It’s human nature to be cautious of the unknown. We associate not knowing what to expect with danger or failure. As a result, we arm ourselves with planners, reminders and meetings to prepare for what is to come. With all of the ways in which we insist on being informed, we sometimes miss the mark. Though you might think you have your customers figured out, do you really know who they are?
Going in blind
Consider the memorable reality T.V. show, Blind Date, where strangers agreed to go on a first date for the world to see. Poor production and cheesy “thought bubbles” aside, the episodes almost always resulted in the two very mismatched people going their separate ways. And as more dates failed, the show finally did, too, after an entertaining seven year run in 2006. Unless you know who your customers are from the start, building a strong connection with them is a shot in the dark. Don’t take your customers on a blind date. Do a little digging to build a relationship longer than one episode. Follow these steps to better learn who your audience members are and what they need from your business.
Start with figuring out who your customer is not. Often, people use demographics to identify their customers. Keep in mind that your customers are actual people, not demographics. Demographics only describe attributes of a population like age, gender or race. Of course, you will have certain groups of customers, but overall you should think of your customers as individuals.
Look to personas to understand your customers. A buyer persona is an example of the real person you inspire to reach, crafted from specialized interviews you conduct with actual buyers. Personas help guide product and service development, provide alignment across your organization, and help you better relate to customers. Personas should include:
- Common behavior patterns
- Shared pain points (personal, professional)
- Universal goals, wishes, dreams
- General demographics
Develop personas that will guide your marketing. To create an effective buyer persona, it’s important to interview actual buyers for factual information. Whether you set up a one on one meeting, phone interview, focus group or send a survey, the interview process is key to developing your buyer persona. After you ask personal background questions and have an idea of demographics, here are some questions to ask during your interview:
- What is a typical day like for you?
- What are your goals?
- What are the skills required to do your job?
- What does it means for you to be successful?
- What are some of your biggest pain points or challenges?
This is where your business comes in.
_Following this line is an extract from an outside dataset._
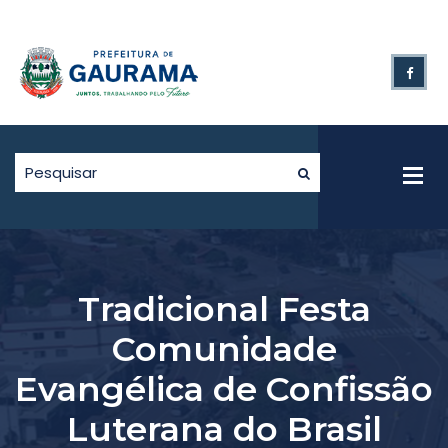
Tradicional Festa
Comunidade
Evangélica de Confissão
Luterana do Brasil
Knowing a buyer’s challenges benefits your clients by helping you better tailor products services to their needs. With the information you gain from your interview, you can develop fictional personas to represent your different customers. Make the persona as detailed as possible, including a picture to show what this person might look like.
Let your knowledge be your guide
Now, with several complete buyer personas to reference, creating content is easier and more accurate. Because your persona represents customers based on actual buyer information, your marketing efforts can be more precise.